The last sips of my chai I took, when I clicked upon the above link to unveil to my eyes, rather my ears - that which I did not wish to see. How does one see with their ears? One see's when the words heard tell of a story real. Pictures take shape in your mind's eyes, and an image crushed comes back to life. Blood becomes real, their cries become loud, their voices can be heard and so much imagined, remains no more - imagined that is.

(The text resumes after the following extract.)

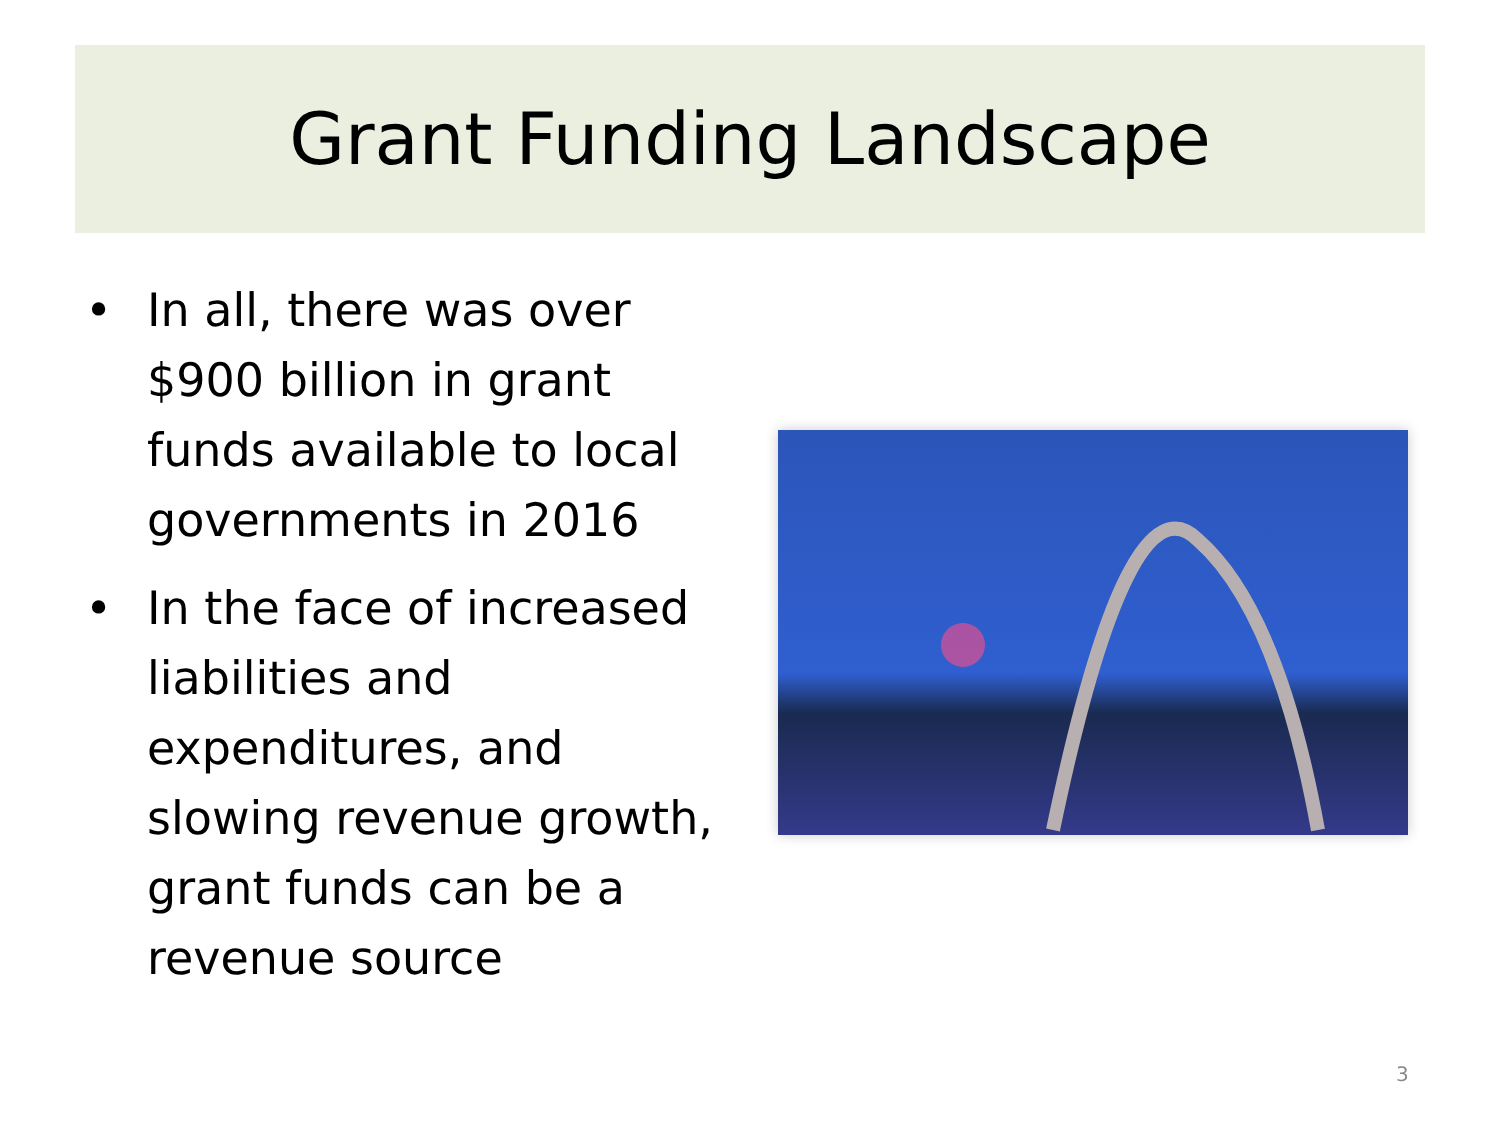Grant Funding Landscape
• In all, there was over $900 billion in grant funds available to local governments in 2016
• In the face of increased liabilities and expenditures, and slowing revenue growth, grant funds can be a revenue source
3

Many a times I have been there, as have you. So many times I have refused to allow my eyes and ears from living their screams and realities. So many times I have succeeded, but every time that I have not, is when I have perhaps done something right. To what avail is hiding, blocking one's self from pain that was really another's? What does this hiding achieve? If only our hearts were to open and see the pains that exist in a world very much the same as we live in, but oh so different in the lives we live. While I was growing up in a house - fed, loved and safe, they were being cheated of life itself before it even began. While I was being looked upon by eyes of parents that were disciplining my wrongs, and loving my achievements - they were being washed by theirs and buried... or not, for their parents too were gone? How do two such extreme lives continue to exist in a world that in name is the same, but the lives permitted to them both have no one standing up to take the blame? How do we convince ourselves to stop listening, watching - while those who lose, continue without having a choice or the means? How does one find the peace and sleep, when the images are not even real for me and yet this is how they leave me to feel? How does one pray to their Lord, and beg for His mercy to spread over His creations? What a test, their life truly is. In knowing that those gone, have done so straight up to His Promised Heaven, but the plight left behind through their blood, is only watering the bed for more lives to be lost in their name - no matter what side of the game they be shed on. For how long shall this be, for how long shall all this so remain?
With a piercing headache, I only manage to type out my angst... and listen to some more pictures that I shall for now, leave unframed.